**ENTRIES SUPPLIED:**
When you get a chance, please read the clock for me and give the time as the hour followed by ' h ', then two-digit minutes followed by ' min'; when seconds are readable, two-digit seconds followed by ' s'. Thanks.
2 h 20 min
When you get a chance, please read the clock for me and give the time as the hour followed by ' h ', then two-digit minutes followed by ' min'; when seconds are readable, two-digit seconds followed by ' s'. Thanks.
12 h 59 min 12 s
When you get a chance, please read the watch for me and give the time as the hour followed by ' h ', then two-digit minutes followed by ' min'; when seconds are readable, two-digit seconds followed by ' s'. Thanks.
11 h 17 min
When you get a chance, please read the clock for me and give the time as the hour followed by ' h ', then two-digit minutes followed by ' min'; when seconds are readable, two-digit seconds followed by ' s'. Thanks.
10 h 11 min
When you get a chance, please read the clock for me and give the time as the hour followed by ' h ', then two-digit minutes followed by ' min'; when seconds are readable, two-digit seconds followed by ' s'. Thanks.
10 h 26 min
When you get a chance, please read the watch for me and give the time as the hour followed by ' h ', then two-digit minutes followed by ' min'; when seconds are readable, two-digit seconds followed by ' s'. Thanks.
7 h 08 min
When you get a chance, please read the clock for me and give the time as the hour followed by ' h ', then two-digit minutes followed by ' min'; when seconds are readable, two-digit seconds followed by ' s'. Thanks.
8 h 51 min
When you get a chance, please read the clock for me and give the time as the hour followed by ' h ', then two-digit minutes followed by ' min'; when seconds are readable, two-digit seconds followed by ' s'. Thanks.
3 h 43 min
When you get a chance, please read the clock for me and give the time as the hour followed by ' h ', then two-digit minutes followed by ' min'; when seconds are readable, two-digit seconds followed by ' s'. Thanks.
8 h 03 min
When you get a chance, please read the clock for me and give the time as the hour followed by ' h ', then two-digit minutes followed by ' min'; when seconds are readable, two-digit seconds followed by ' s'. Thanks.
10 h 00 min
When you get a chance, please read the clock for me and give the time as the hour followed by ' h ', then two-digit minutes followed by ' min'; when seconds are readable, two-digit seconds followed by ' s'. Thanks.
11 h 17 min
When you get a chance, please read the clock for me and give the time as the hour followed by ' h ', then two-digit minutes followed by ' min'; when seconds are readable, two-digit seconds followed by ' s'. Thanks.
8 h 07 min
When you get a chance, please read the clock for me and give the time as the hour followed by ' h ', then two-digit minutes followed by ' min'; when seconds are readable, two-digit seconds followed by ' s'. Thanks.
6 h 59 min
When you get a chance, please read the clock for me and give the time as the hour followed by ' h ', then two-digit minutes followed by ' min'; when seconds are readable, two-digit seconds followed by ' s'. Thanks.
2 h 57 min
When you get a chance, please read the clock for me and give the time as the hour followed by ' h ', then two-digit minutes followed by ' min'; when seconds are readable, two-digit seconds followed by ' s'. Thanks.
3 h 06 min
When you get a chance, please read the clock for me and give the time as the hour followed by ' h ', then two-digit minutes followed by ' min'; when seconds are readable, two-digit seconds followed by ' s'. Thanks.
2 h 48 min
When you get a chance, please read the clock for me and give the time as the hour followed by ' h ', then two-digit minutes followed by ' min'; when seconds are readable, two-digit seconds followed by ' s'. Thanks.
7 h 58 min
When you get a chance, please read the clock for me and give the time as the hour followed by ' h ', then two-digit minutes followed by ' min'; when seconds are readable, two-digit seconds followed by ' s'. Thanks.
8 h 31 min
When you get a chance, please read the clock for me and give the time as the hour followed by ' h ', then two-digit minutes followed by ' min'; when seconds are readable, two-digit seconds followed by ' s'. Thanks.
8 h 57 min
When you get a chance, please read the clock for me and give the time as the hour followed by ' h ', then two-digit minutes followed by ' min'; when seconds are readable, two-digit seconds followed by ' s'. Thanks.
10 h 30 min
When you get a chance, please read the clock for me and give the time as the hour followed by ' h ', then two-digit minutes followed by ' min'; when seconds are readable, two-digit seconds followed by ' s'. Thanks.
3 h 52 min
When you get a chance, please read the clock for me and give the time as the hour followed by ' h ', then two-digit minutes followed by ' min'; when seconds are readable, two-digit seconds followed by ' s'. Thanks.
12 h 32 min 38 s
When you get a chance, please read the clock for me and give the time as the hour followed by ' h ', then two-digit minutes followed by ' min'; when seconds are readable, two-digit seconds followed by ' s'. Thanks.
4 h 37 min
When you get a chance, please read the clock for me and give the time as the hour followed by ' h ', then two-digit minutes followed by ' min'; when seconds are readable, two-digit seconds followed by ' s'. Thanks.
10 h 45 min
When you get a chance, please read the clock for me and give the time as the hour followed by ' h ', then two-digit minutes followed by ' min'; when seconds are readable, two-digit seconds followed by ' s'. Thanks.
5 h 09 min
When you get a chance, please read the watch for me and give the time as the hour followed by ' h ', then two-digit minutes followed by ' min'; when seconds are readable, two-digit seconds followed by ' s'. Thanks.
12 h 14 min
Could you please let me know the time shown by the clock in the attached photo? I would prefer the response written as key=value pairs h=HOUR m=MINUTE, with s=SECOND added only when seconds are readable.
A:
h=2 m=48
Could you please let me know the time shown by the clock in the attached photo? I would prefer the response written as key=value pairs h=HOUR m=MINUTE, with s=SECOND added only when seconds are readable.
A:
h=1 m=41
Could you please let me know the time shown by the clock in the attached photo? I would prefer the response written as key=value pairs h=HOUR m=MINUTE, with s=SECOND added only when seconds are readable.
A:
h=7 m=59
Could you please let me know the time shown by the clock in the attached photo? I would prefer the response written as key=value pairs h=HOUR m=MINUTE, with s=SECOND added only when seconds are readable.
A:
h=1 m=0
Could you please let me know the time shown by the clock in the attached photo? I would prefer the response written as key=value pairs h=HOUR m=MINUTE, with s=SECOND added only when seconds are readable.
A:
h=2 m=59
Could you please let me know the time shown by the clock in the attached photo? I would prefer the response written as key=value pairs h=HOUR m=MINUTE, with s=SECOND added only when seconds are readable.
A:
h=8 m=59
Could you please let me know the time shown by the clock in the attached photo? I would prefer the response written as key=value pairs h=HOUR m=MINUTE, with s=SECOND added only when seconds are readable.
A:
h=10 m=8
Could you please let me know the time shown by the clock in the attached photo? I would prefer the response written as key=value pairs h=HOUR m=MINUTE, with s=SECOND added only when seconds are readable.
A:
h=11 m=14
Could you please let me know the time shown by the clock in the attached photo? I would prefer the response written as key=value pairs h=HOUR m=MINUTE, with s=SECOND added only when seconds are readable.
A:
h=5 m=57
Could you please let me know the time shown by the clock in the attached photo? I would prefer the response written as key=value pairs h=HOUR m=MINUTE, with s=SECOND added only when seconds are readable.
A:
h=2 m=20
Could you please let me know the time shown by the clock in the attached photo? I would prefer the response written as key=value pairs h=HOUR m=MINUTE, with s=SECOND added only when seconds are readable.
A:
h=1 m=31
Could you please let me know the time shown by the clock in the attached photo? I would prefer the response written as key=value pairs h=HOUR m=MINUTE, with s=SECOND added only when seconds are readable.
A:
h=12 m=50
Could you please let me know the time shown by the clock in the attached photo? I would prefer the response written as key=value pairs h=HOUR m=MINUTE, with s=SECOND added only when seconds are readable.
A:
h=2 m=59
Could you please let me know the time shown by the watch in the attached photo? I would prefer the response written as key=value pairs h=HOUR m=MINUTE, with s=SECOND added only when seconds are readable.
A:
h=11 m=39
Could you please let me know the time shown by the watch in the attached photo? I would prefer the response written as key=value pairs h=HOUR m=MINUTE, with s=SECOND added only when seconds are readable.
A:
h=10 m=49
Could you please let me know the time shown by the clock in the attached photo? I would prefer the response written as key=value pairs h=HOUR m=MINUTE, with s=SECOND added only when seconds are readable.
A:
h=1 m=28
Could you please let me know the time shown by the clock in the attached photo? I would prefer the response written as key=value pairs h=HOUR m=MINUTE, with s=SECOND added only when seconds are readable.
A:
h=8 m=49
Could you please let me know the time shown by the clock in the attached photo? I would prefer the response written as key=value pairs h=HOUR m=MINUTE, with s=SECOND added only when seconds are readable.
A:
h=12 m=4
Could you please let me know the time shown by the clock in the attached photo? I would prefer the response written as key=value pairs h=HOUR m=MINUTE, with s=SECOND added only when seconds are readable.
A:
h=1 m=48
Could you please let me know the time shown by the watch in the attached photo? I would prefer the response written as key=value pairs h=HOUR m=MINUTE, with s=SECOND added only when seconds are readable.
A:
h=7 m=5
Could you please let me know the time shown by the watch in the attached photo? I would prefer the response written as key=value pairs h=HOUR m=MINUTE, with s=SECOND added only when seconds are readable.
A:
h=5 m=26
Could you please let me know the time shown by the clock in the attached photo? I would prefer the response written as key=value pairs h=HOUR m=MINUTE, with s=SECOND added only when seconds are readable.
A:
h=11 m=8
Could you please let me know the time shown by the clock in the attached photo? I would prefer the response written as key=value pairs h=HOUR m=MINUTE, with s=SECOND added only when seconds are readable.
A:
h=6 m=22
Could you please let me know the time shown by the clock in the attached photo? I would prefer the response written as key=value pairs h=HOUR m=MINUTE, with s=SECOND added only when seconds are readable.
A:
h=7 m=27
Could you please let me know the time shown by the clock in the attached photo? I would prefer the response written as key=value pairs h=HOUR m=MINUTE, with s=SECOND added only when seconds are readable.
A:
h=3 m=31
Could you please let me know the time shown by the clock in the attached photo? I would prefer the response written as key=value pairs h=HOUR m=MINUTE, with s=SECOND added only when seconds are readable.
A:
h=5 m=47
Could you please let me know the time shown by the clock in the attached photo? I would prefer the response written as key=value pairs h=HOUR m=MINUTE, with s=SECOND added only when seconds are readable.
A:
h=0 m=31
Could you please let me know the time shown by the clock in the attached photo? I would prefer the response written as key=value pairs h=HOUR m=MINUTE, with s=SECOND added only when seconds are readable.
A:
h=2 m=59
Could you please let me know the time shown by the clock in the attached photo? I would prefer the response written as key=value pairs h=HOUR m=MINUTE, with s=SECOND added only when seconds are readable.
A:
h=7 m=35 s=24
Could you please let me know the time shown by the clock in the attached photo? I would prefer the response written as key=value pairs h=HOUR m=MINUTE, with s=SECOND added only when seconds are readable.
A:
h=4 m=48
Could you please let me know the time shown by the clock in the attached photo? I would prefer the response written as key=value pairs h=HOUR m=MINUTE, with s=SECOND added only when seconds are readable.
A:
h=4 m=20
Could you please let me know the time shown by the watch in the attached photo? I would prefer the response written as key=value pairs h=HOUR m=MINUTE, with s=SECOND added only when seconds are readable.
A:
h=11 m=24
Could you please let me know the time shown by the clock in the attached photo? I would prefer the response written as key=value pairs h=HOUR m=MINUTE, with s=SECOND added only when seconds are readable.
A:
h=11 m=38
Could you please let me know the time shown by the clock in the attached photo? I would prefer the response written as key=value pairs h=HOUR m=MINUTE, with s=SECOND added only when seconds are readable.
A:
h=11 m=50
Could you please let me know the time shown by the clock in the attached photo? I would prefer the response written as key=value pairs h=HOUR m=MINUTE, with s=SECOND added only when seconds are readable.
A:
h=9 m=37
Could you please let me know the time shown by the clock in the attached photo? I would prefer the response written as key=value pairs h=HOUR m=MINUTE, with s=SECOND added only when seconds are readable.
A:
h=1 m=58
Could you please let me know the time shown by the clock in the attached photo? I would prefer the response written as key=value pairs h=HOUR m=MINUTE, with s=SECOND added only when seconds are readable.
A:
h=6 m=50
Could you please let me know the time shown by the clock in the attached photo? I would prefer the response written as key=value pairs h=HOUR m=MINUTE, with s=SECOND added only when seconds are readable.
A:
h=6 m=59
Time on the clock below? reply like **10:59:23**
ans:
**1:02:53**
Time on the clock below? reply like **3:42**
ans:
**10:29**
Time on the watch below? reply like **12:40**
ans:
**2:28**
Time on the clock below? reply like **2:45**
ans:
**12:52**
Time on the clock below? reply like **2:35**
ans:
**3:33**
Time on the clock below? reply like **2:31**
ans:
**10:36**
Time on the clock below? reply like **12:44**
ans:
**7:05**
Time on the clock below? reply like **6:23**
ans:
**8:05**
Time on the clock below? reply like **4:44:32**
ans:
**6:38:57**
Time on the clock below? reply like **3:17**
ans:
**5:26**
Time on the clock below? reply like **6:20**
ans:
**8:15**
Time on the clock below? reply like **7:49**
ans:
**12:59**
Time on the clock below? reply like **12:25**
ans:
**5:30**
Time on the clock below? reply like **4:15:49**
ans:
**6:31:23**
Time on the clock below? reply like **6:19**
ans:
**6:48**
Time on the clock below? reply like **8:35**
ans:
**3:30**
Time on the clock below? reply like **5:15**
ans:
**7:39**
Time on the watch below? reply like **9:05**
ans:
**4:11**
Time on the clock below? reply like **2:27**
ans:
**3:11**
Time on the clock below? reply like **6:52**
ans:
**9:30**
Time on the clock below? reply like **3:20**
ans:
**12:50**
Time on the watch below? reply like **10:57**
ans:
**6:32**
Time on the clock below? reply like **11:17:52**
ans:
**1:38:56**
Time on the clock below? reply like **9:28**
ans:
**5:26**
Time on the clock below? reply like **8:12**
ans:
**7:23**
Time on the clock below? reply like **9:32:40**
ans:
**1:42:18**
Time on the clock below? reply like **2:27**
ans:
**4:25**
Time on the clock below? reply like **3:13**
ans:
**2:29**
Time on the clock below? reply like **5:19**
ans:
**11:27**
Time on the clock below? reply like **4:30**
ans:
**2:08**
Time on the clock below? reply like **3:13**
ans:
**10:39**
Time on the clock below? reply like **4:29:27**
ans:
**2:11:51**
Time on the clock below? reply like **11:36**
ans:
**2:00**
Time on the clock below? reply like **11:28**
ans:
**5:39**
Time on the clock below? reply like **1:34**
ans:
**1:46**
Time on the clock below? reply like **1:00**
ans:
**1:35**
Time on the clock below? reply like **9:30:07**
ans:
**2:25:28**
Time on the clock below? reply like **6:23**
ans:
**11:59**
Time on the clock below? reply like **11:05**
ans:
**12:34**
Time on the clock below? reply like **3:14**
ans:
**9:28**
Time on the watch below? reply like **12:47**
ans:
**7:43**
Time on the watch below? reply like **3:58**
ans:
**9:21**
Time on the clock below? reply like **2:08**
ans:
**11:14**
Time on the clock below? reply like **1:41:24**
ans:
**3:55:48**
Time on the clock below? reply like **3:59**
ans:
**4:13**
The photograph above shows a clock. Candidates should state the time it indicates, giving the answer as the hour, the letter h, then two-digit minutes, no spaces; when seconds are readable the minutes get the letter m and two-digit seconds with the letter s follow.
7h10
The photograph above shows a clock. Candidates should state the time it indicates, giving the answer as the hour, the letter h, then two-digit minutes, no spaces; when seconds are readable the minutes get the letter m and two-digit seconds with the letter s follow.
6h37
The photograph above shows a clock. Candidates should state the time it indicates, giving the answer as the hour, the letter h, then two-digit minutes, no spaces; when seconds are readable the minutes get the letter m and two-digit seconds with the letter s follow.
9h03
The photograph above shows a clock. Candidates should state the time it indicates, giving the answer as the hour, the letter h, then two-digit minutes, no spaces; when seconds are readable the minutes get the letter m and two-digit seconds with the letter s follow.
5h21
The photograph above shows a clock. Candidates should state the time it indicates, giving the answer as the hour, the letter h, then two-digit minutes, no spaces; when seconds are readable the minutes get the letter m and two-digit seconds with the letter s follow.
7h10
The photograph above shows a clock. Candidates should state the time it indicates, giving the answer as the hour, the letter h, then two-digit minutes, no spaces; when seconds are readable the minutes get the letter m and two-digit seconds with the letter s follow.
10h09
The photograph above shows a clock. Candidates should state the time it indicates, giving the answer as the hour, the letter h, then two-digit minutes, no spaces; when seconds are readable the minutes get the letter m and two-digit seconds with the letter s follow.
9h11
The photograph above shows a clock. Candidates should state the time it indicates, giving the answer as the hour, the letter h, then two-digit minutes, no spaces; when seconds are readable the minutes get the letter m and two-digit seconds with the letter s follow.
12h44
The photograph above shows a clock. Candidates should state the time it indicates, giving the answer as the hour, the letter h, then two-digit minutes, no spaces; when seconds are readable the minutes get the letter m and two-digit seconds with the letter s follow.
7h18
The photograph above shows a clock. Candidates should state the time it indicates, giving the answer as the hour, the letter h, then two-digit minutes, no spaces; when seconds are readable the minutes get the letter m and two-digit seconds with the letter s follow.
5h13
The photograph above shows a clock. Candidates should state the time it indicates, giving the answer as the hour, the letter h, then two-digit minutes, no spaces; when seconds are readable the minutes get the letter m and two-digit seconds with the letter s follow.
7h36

**TASK PROMPT:** Return the listing verbatim, from its first line up to and including the line that contains "10 h 11 min".

**RESULT OF THIS TASK:**
When you get a chance, please read the clock for me and give the time as the hour followed by ' h ', then two-digit minutes followed by ' min'; when seconds are readable, two-digit seconds followed by ' s'. Thanks.
2 h 20 min
When you get a chance, please read the clock for me and give the time as the hour followed by ' h ', then two-digit minutes followed by ' min'; when seconds are readable, two-digit seconds followed by ' s'. Thanks.
12 h 59 min 12 s
When you get a chance, please read the watch for me and give the time as the hour followed by ' h ', then two-digit minutes followed by ' min'; when seconds are readable, two-digit seconds followed by ' s'. Thanks.
11 h 17 min
When you get a chance, please read the clock for me and give the time as the hour followed by ' h ', then two-digit minutes followed by ' min'; when seconds are readable, two-digit seconds followed by ' s'. Thanks.
10 h 11 min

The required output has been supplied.